──────── Extracted text
The genetic environment of the bla OXA-48 genes was reconstructed by comparing the sequences of the genes surrounding this gene to the NCBI database using the blastX parameter. The complete plasmid sequences of strains P7697, P7699, P7536 and P7538 carrying bla OXA-48 genes were compared with the reference plasmid CP027039.1 using CGViewServer software (Stothard et al., 2017). Variant calling on the snippy tool version 4.6.0 was used to detect single nucleotides variants (SNV), both between bla OXA-48 plasmids and between strains of the same species. Pangenome analysis was performed with Roary (Page et al., 2015) and visualized using Phandango software (Hadfield et al., 2018). The percent similarity of the C. freundii strains and Enterobacter sp. strains was calculated by pairwise comparison of their average nucleotide identity based on Blast (ANIb) and using JSpecies (Richter et al., 2016).

Genomes of P7535, P7536, P7537, P7538, P7697, P7698, P7699, P7700 and P7702 strains have been submitted to GenBank under accession numbers JAGDEG000000000, CP071788- CP071792, JAGDEH000000000, CP071830-CP071833, CP071834-CP071838, JAGDEI000000000, CP071907-CP071913, JAGDEJ000000000, and JAGDEK000000000, respectively ( Table 2 ).

Table 2.

Genomic analysis of C. freundii and Enterobacter sp. strains.
────────────────
──────── Listed records
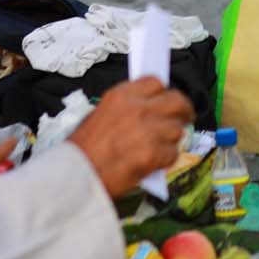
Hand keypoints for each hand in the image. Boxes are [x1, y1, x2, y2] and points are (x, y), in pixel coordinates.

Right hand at [72, 77, 194, 197]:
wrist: (74, 176)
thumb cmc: (82, 150)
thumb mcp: (100, 115)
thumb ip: (127, 108)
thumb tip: (151, 108)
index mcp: (122, 95)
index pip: (156, 82)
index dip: (163, 92)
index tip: (166, 100)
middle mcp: (138, 108)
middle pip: (177, 101)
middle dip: (183, 110)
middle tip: (185, 118)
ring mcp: (148, 130)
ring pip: (177, 130)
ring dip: (171, 141)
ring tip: (158, 149)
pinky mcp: (154, 153)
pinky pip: (172, 154)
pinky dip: (164, 161)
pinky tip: (151, 165)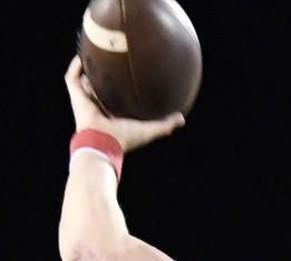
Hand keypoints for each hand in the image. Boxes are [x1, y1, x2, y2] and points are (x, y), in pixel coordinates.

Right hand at [64, 56, 184, 152]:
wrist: (104, 141)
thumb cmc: (125, 138)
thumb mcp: (149, 130)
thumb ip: (165, 125)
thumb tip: (181, 118)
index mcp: (110, 114)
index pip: (112, 98)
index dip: (116, 87)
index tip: (124, 76)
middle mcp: (96, 106)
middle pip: (96, 87)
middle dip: (100, 74)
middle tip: (108, 59)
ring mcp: (84, 101)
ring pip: (82, 81)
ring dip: (86, 68)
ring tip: (92, 52)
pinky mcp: (76, 97)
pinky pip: (71, 78)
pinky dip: (75, 67)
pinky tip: (82, 55)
────────────────
▸ **Required action**:
For each statement below, say yes or no according to the genome analysis text above, and quote the text's deciding words.
(a) The plasmid sequences of strains P7697, P7699, P7536 and P7538 were compared with reference plasmid CP027039.1 using CGViewServer software.
(b) The pangenome analysis was visualized with Roary.
(c) Single nucleotide variants were detected with JSpecies.

▸ **Reply to the exercise**:
(a) Yes: "The complete plasmid sequences of strains P7697, P7699, P7536 and P7538 carrying bla OXA-48 genes were compared with the reference plasmid CP027039.1 using CGViewServer software"
(b) No: "Pangenome analysis was performed with Roary (Page et al., 2015) and visualized using Phandango software"
(c) No: "Variant calling on the snippy tool version 4.6.0 was used to detect single nucleotides variants (SNV)"